KETENTUAN TUGAS 1: Ubah bagian entri sejak awal entri sampai dengan baris yang memuat "island: Hiva Oa" menjadi daftar bernomor tanpa baris kosong. Jangan sertakan gambar dalam jawaban.

Ketika ulangan
umum, ujian semester, ujian kelulusan, atau ujian nasional mata pelajaran
Bahasa Indonesia tiba, selalu di bagian terakhir soal, kami mendapati instruksi
untuk mengarang. Sejak SD sampai SMA, saya menjumpai hal yang sama. Dan setiap
kali pula saya merasa bergairah dan berbahagia. Bahkan, saking sudah rutinnya, sebelum
hari-H ulangan Bahasa Indonesia tiba pun saya sudah merasa excited, karena sudah tahu, sudah pasti bakal ada mengarang.
Dan bukan cuma pada
saat-saat itu saja. Sekolah tempat saya menimba ilmu dari SD hingga SMA adalah
sekolah yang sama, berada di bawah naungan yayasan yang sama. Jadi, metode
penyampaian pelajaran oleh para gurunya pun secara garis besar sama. Dan salah
satu kesamaan itu adalah adanya jam pelajaran terpisah antara Bahasa Indonesia
dengan Mengarang, walaupun sebetulnya Mengarang termasuk bagian dari mata
pelajaran atau bidang studi Bahasa Indonesia sehingga nilainya pun
diintegrasikan dengan nilai yang didapat dari Bahasa Indonesia. Namun, karena
pengaturannya begitu, maka Mengarang pun ada ulangan hariannya sendiri, ada
tugas harian dan pekerjaan rumah (PR) sendiri. Artinya, saya dan teman-teman
kerap menjumpai ulangan dan tugas mengarang, belum lagi ulangan dan tugas
menulis cerpen dan puisi yang diberikan oleh guru Bahasa Indonesia juga.

KETENTUAN TUGAS 2: Sebutkan semua jenis ujian yang disebut pada kalimat pembuka kutipan.

DAFTAR ENTRI:
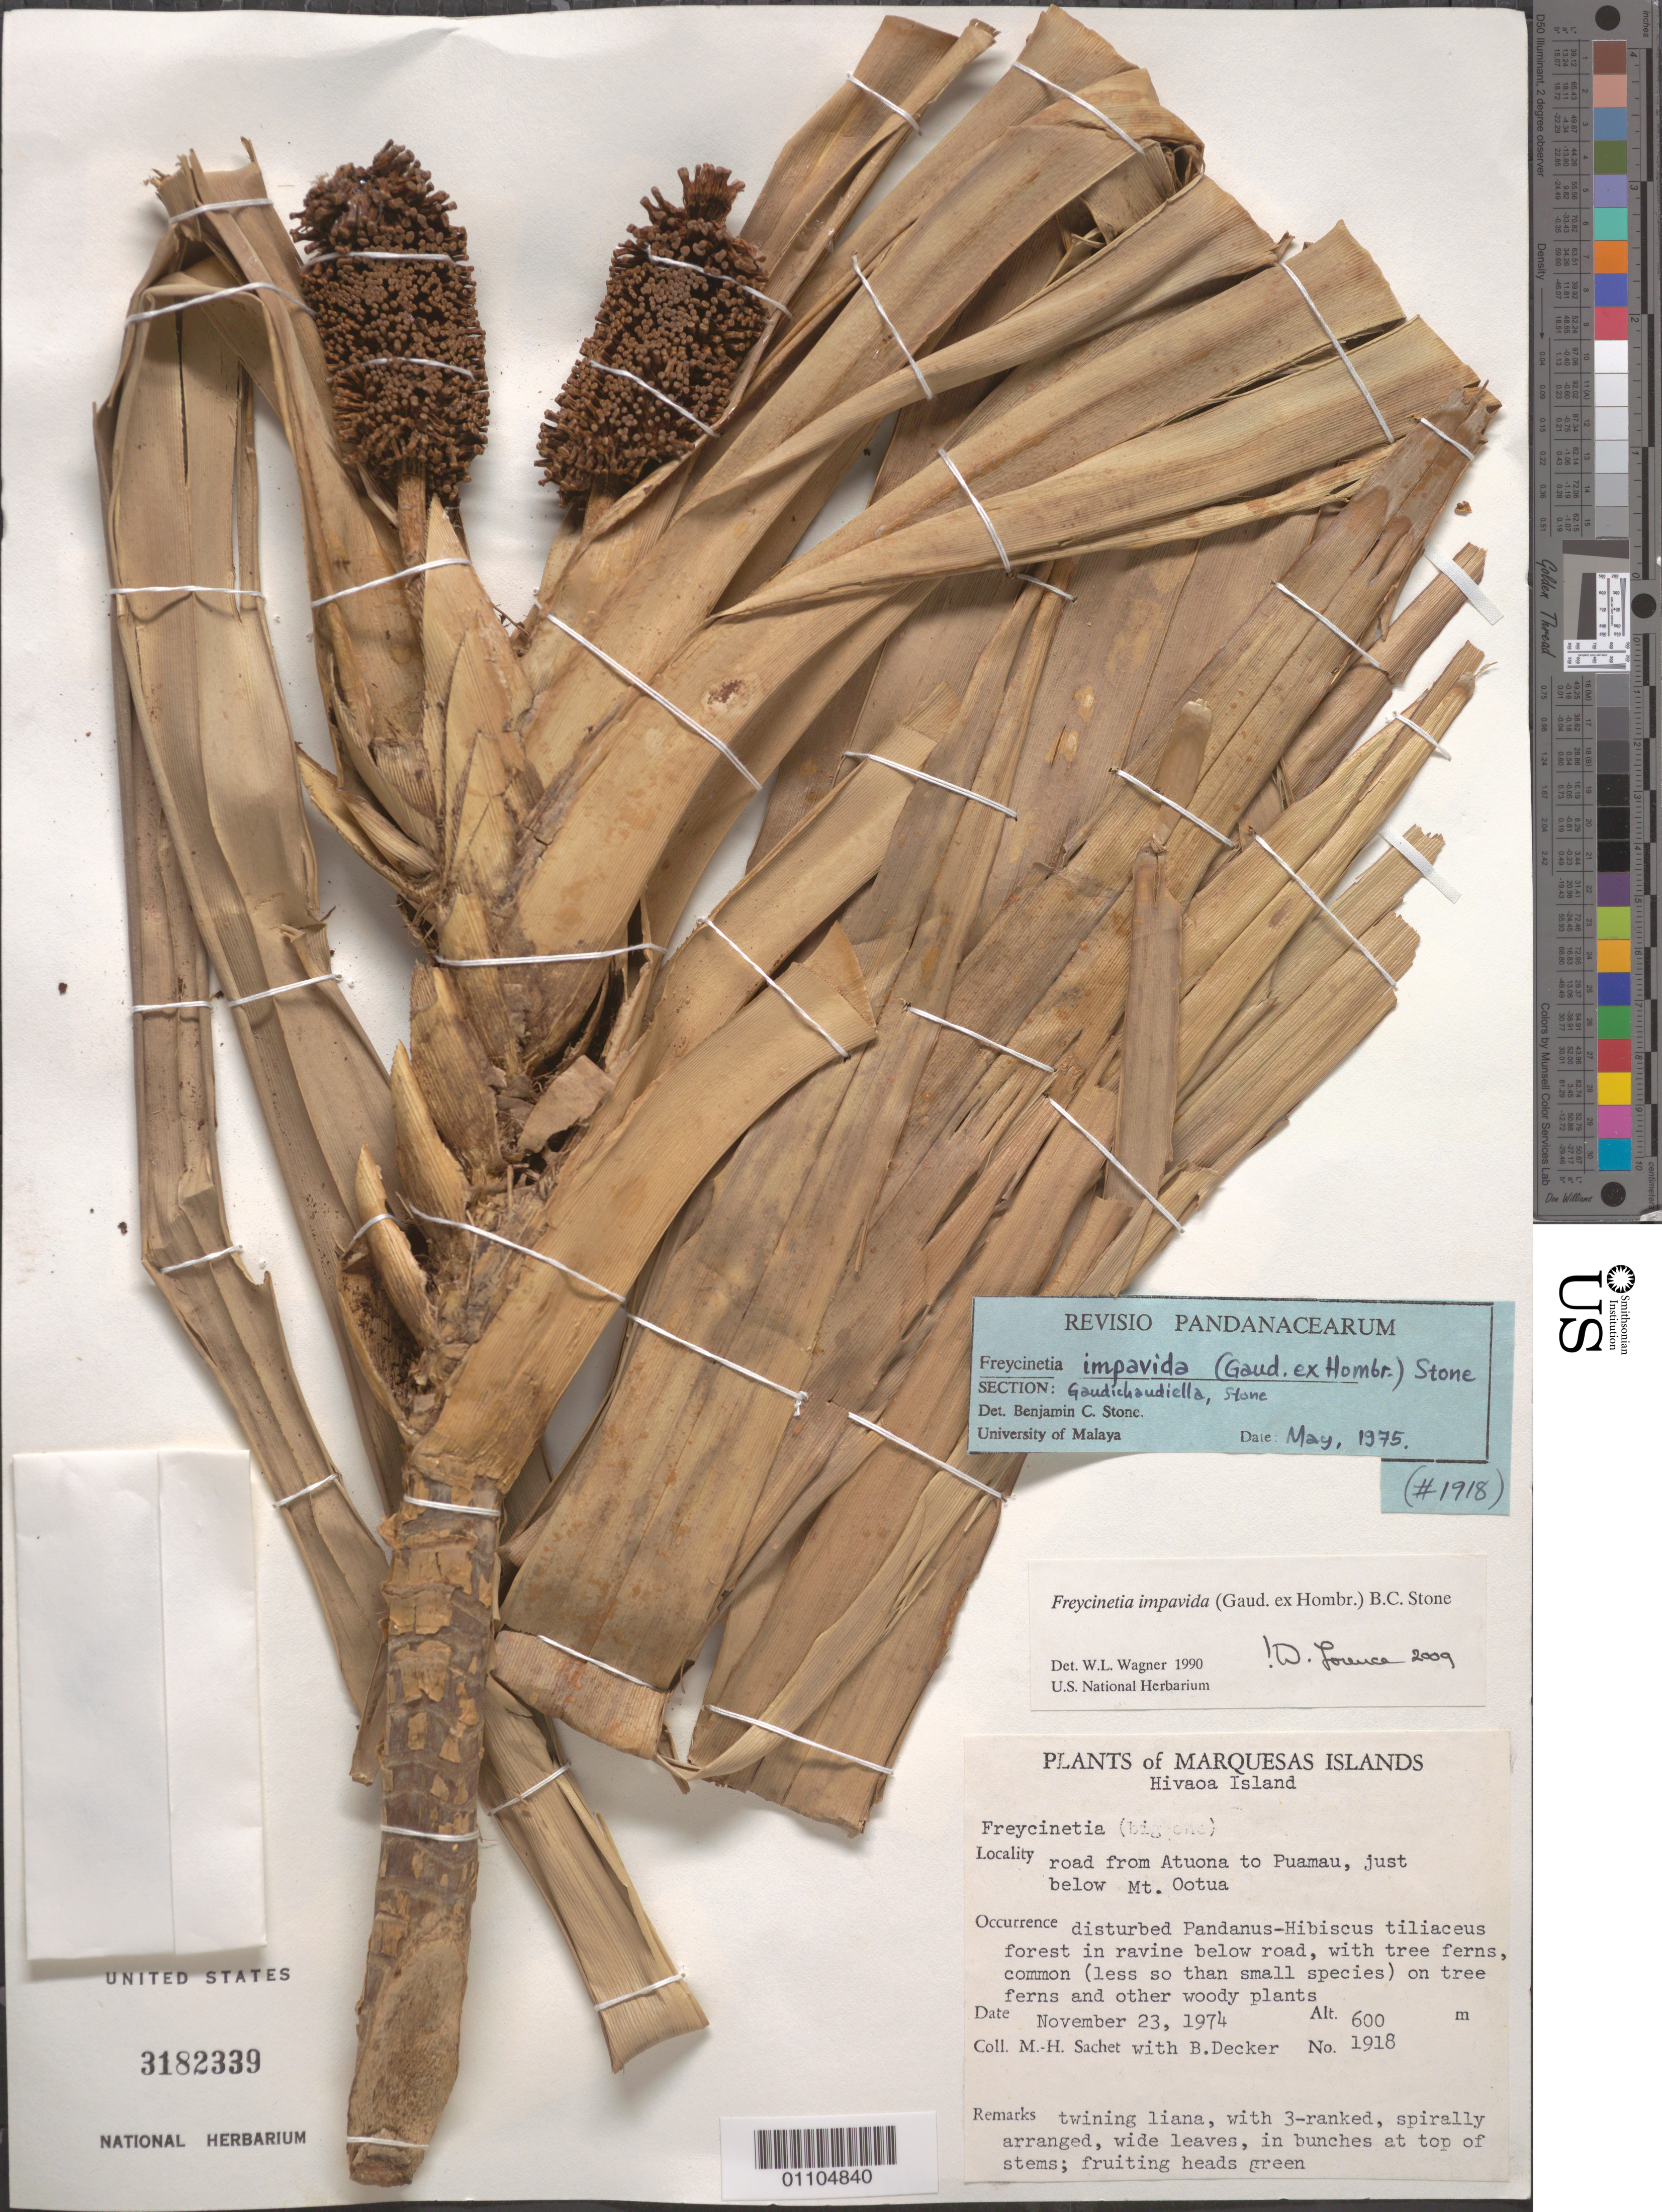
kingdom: Plantae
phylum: Tracheophyta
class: Liliopsida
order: Pandanales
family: Pandanaceae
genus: Freycinetia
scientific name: Freycinetia impavida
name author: (Hombr. & Jacquinot ex Decne.) B.C. Stone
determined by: Wagner, W. L., (BOT), Smithsonian Institution - National Museum of Natural History (UNITED STATES)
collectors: M.-H. Sachet & B. G. Decker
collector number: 1918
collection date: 1974-11-23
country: French Polynesia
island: Hiva Oa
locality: road from Atuona to Puamau, just below Mt. Ootua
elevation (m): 600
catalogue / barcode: US 3182339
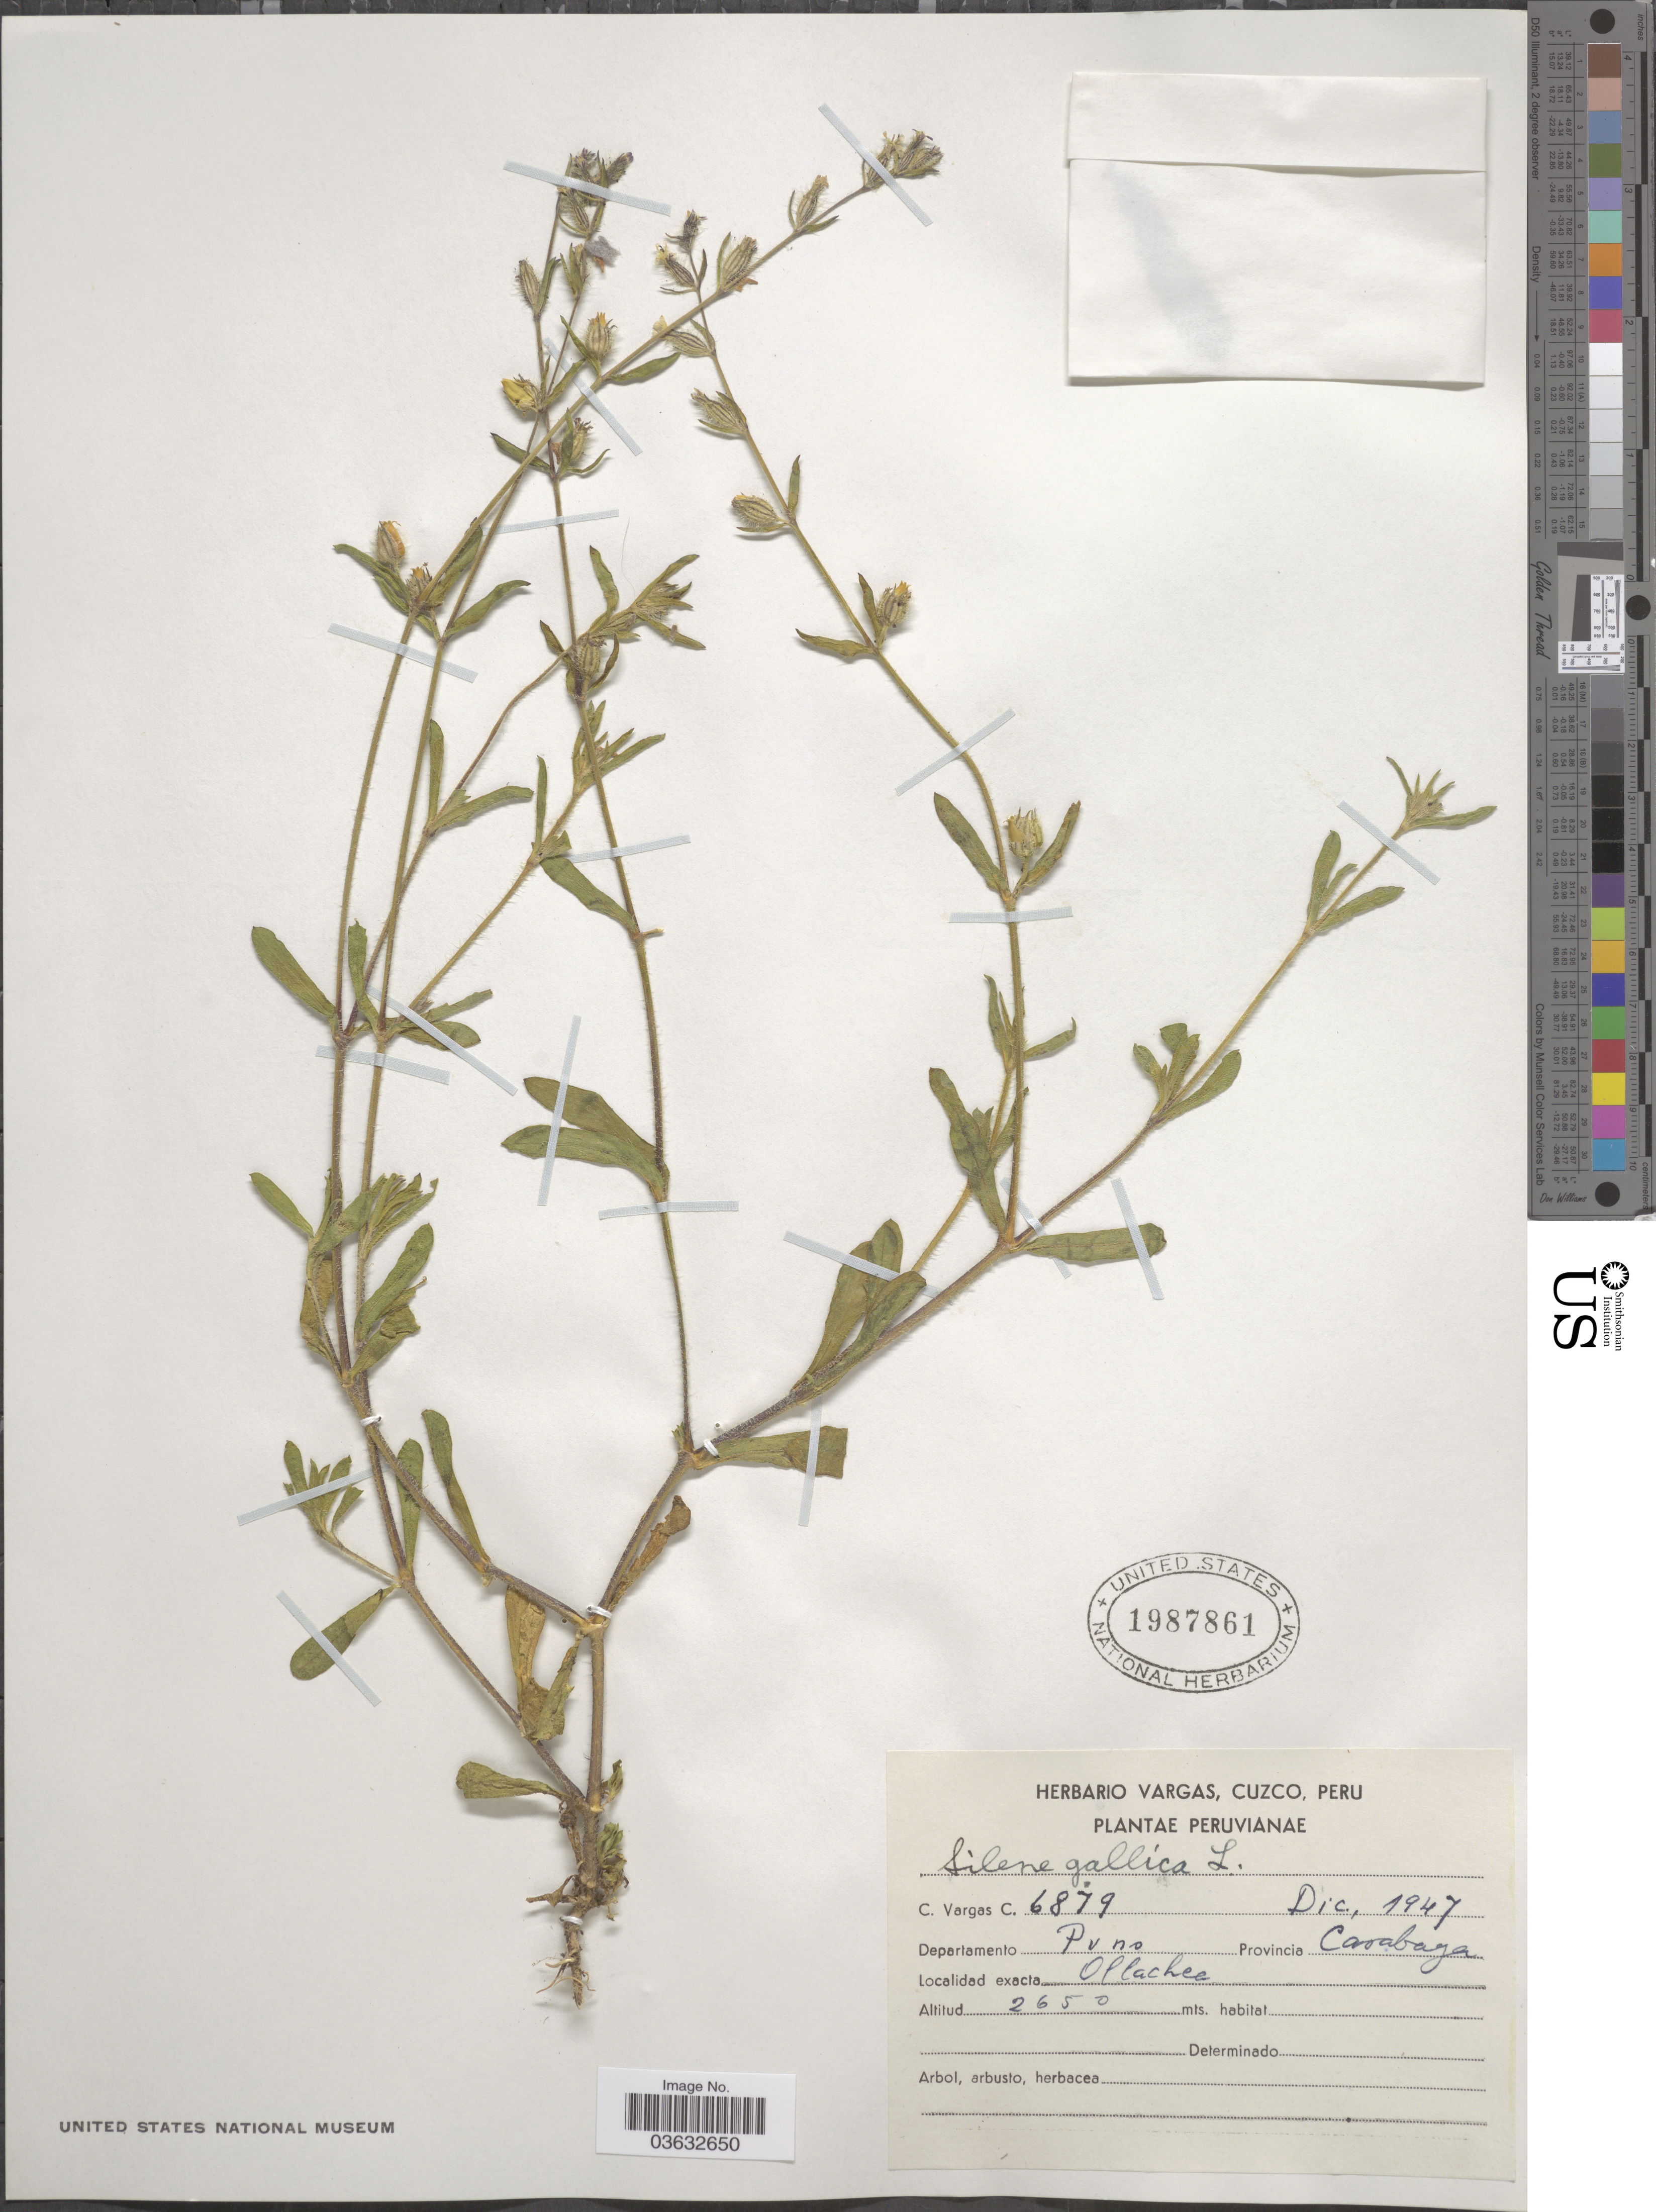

JAWABAN HARAPAN 1:
1. kingdom: Plantae
2. phylum: Tracheophyta
3. class: Liliopsida
4. order: Pandanales
5. family: Pandanaceae
6. genus: Freycinetia
7. scientific name: Freycinetia impavida
8. name author: (Hombr. & Jacquinot ex Decne.) B.C. Stone
9. determined by: Wagner, W. L., (BOT), Smithsonian Institution - National Museum of Natural History (UNITED STATES)
10. collectors: M.-H. Sachet & B. G. Decker
11. collector number: 1918
12. collection date: 1974-11-23
13. country: French Polynesia
14. island: Hiva Oa

JAWABAN HARAPAN 2:
1. Ulangan umum
2. Ujian semester
3. Ujian kelulusan
4. Ujian nasional